Shaping Up For A Wild Market

Have you been enjoying the whipsaw the market has been providing us this last week?  Does it remind you of anything?

To me, this feels like the market action we experienced in the last half of October of 2018.  And, just like the action we experienced when it completed, it provided us with a strong rally thereafter.  While the rally we experienced in early November was not able to take the market to a higher high, I am still not certain as to whether the one we experience after this past week’s market action will.

As far as investors’ sentiment is concerned, it seems as though they were turning more bullish earlier in the week despite the strong declines we were experiencing.  As the Bespoke Investment Group highlighted on Friday:

“Declines over the past week have been some of the sharpest of 2019, but in spite of this price action, investor sentiment - as measured by the AAII's weekly investor sentiment survey - has yet to blink. In fact, 43.12% of survey respondents reported bullish sentiment up from 39.02% last week. While still within its normal range by historic standards (within one standard deviation of the historical average of 38.23%), that is the highest degree of bullish sentiment since October 4th of last year, just before the market rolled over.”

Moreover, I am seeing discussions now about the “Trump put,” which makes investors quite confident that the market will not see another serious correction.  Well, consider how much the “Fed put” was unable to prevent 20%+ market declines in the past, and I think you will understand how likely the “Trump put” will work to prevent similar declines.

But, the structure of the market action we are seeing is certainly suggesting to me that the market is attempting to develop a larger degree top.
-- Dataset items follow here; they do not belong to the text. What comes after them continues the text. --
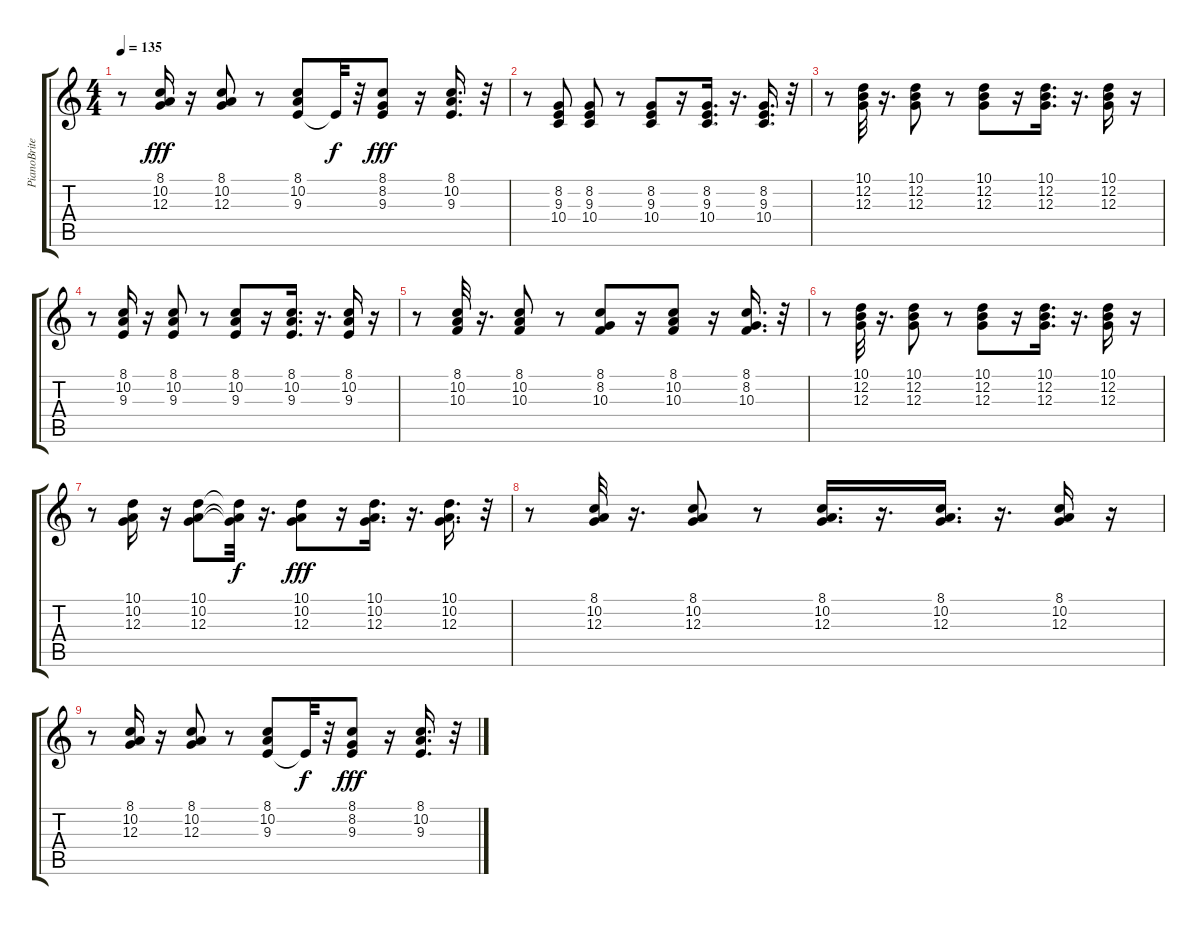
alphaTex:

\track ("PianoBrite" "PianoBrite") {instrument brightacousticpiano}
\staff {score tabs}
\tuning (E4 B3 G3 D3 A2 E2) {hide}
\ts (4 4)
\tempo 135
\clef g2
\ks c
r.8{dy fff} (8.1 10.2 12.3).16 r.16 (8.1 10.2 12.3).8 r.8 (8.1 10.2 9.3).8 9.3{t}.32{dy f} r.32 (8.1 8.2 9.3).8{dy fff} r.16 (8.1 10.2 9.3).16{d} r.32 |
r.8 (8.2 9.3 10.4).8 (8.2 9.3 10.4).8 r.8 (8.2 9.3 10.4).8 r.16 (8.2 9.3 10.4).16{d} r.16{d} (8.2 9.3 10.4).16{d} r.32 |
r.8 (10.1 12.2 12.3).32 r.16{d} (10.1 12.2 12.3).8 r.8 (10.1 12.2 12.3).8 r.16 (10.1 12.2 12.3).16{d} r.16{d} (10.1 12.2 12.3).16 r.16 |
r.8 (8.1 10.2 9.3).16 r.16 (8.1 10.2 9.3).8 r.8 (8.1 10.2 9.3).8 r.16 (8.1 10.2 9.3).16{d} r.16{d} (8.1 10.2 9.3).16 r.16 |
r.8 (8.1 10.2 10.3).32 r.16{d} (8.1 10.2 10.3).8 r.8 (8.1 8.2 10.3).8 r.16 (8.1 10.2 10.3).8 r.16 (8.1 8.2 10.3).16{d} r.32 |
r.8 (10.1 12.2 12.3).32 r.16{d} (10.1 12.2 12.3).8 r.8 (10.1 12.2 12.3).8 r.16 (10.1 12.2 12.3).16{d} r.16{d} (10.1 12.2 12.3).16 r.16 |
r.8 (10.1 10.2 12.3).16 r.16 (10.1 10.2 12.3).8 (10.1{t} 10.2{t} 12.3{t}).32{dy f} r.16{d} (10.1 10.2 12.3).8{dy fff} r.16 (10.1 10.2 12.3).16{d} r.16{d} (10.1 10.2 12.3).16{d} r.32 |
r.8 (8.1 10.2 12.3).32 r.16{d} (8.1 10.2 12.3).8 r.8 (8.1 10.2 12.3).16{d} r.16{d} (8.1 10.2 12.3).16{d} r.16{d} (8.1 10.2 12.3).16 r.16 |
r.8 (8.1 10.2 12.3).16 r.16 (8.1 10.2 12.3).8 r.8 (8.1 10.2 9.3).8 9.3{t}.32{dy f} r.32 (8.1 8.2 9.3).8{dy fff} r.16 (8.1 10.2 9.3).16{d} r.32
While I cannot say that I see the top as having been struck already as a high probability just yet, I can now say that I see that potential as more likely than not.  And, even if the market is able to make a marginally higher high in the 3000 region in the coming weeks, I believe the risks of trading for that potential have risen significantly. 

As you know, I track the market sentiment based upon the structure of the market action.   And, the market action suggests that if we see a lower low relative to Friday early in the coming week, it puts me directly into the bearish camp.  While the market may still whipsaw in the coming weeks even if we make a lower low early in the coming week, I would be watching the 2785SPX region carefully as our next signal level.  Depending upon the structure of the market as we approach that region, a break of that region of support could open the trap door for a waterfall event of several hundred points to the downside.  In fact, I would almost expect action similar to what was seen in the fall of 2018, in January of 2016, in August of 2015, and in August of 2011. 

I will clearly update our members over the coming weeks during this crucial time in the market as to what I am seeing, so you will have prior warning for that potential.  But, please remember that the next larger degree drop we see in the market as we look towards the last half of 2019 is going to be a major buying opportunity.  I still see the market as setting up to rally to the 3500-4000 region as we look towards the 2022/23 time frame.  So, the next major market decline I believe we will see in the last half of 2019 will likely be your last buying opportunity for that potential rally I see.